Mettmann. Die Kreisstadt Mettmann startet am kommenden Montag, 14. September, mit dem Umbau des Knotenpunktes Bismarck- und Gartenstraße. Darauf weist die Stadtverwaltung hin.

Es ist der letzte Abschnitt des vom Land Nordrhein-Westfalen geförderten Umbauprogramms für die Mettmanner Innenstadt. Der Platz unmittelbar vor dem Evangelischen Krankenhaus wird zu einem Plateau mit entsprechender Aufenthaltsqualität umgebaut. Die vorhandenen Bäume bleiben im Rahmen dieser Baumaßnahme erhalten und werden durch weitere Neupflanzungen ergänzt. Darüber hinaus wird die Straßenbeleuchtung erneuert und eine moderne und energiesparende LED-Technik in blendfreier Ausführung mit warmweißem Licht zum Einsatz kommen.

Durchgeführt werden die Arbeiten von dem Unternehmen, das bereits die Mühlenstraße und Orthsgasse umgebaut hat. Während der Baumaßnahme wird der Ausbaubereich für den Fahrzeugverkehr voll gesperrt. Der Fußgängerverkehr ist weiterhin eingeschränkt möglich.
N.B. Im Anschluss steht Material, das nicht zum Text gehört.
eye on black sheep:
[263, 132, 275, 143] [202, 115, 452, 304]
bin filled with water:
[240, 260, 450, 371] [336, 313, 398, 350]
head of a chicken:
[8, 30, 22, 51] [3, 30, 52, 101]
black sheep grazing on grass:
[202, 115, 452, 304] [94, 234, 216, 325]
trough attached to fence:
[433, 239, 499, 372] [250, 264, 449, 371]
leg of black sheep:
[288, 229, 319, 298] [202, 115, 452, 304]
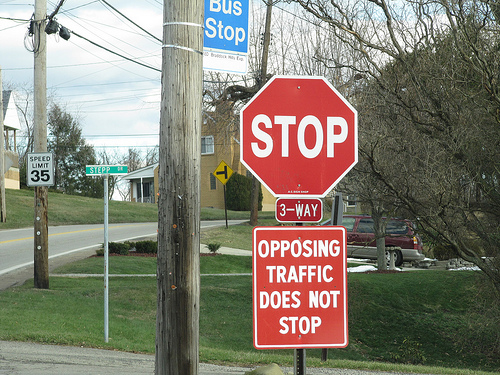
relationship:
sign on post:
[84, 159, 129, 174] [95, 186, 123, 345]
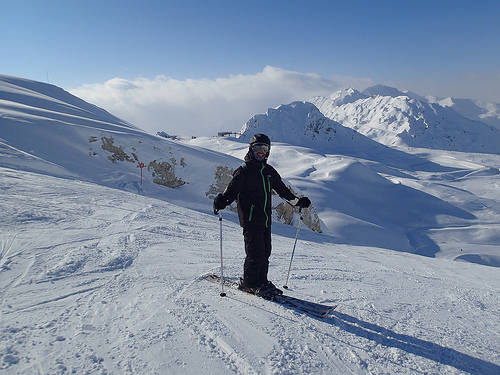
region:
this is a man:
[214, 117, 313, 288]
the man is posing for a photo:
[222, 129, 296, 273]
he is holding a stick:
[281, 216, 306, 282]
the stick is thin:
[278, 229, 305, 280]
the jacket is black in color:
[238, 164, 271, 225]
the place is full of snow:
[71, 278, 212, 370]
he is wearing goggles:
[252, 142, 270, 150]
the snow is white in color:
[41, 264, 168, 372]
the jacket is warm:
[240, 165, 274, 227]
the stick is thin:
[206, 222, 233, 279]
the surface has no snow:
[143, 148, 188, 188]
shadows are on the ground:
[323, 305, 452, 373]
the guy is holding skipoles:
[207, 120, 343, 333]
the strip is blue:
[253, 165, 273, 235]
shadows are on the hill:
[338, 132, 453, 235]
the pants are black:
[237, 235, 288, 286]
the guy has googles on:
[212, 136, 319, 311]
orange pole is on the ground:
[130, 155, 161, 196]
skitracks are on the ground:
[47, 227, 183, 350]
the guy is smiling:
[212, 126, 350, 333]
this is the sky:
[169, 10, 271, 42]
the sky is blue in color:
[281, 3, 351, 53]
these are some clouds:
[122, 75, 233, 122]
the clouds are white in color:
[158, 81, 222, 119]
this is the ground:
[62, 218, 149, 315]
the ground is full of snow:
[83, 252, 179, 367]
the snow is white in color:
[72, 257, 158, 332]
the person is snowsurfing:
[193, 118, 328, 320]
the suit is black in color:
[247, 226, 266, 253]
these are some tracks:
[22, 224, 157, 306]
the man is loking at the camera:
[212, 139, 324, 314]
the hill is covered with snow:
[348, 96, 455, 143]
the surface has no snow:
[157, 163, 178, 190]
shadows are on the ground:
[335, 292, 470, 372]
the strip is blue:
[257, 170, 285, 236]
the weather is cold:
[3, 93, 496, 372]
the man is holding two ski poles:
[195, 143, 363, 338]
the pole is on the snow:
[133, 158, 155, 190]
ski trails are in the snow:
[43, 226, 199, 349]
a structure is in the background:
[213, 126, 246, 145]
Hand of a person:
[215, 165, 249, 220]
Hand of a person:
[267, 163, 322, 208]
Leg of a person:
[235, 214, 265, 299]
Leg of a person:
[259, 221, 284, 293]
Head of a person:
[248, 125, 275, 162]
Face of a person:
[254, 140, 271, 160]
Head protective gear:
[248, 128, 271, 162]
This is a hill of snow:
[6, 77, 101, 122]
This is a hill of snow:
[241, 88, 333, 139]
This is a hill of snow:
[322, 73, 436, 132]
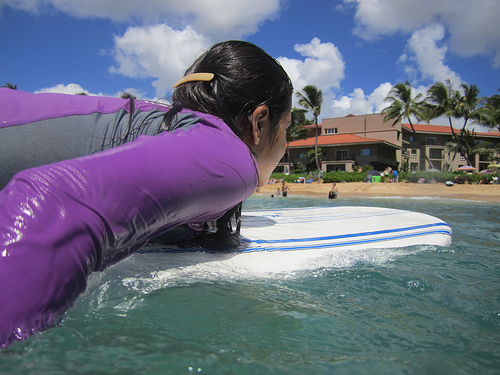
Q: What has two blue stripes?
A: Surfboard.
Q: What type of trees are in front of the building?
A: Palm trees.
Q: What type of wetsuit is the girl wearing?
A: Purple and gray.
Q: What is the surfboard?
A: In the ocean.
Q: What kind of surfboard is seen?
A: White and blue.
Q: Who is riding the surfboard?
A: The girl.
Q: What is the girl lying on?
A: Surfboard.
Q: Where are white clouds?
A: In the sky.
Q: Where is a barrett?
A: In girl's hair.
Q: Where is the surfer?
A: In the ocean.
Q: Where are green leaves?
A: On palm trees.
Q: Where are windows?
A: On a building.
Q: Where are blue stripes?
A: On surfboard.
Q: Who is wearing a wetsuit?
A: Girl surfing.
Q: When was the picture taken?
A: During the daytime.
Anlieger können während der gesamten Umbauphase ihre Grundstücke erreichen und die Rettungswege werden aufrecht erhalten.

Das Krankenhaus kann jederzeit über die Gartenstraße angefahren werden, außerdem wird eine Umleitung über die Düsseldorfer Straße und Goethestraße ausgewiesen. Die Arbeiten werden voraussichtlich bis Dezember andauern. Die Stadtverwaltung bittet für die Einschränkungen um Verständnis.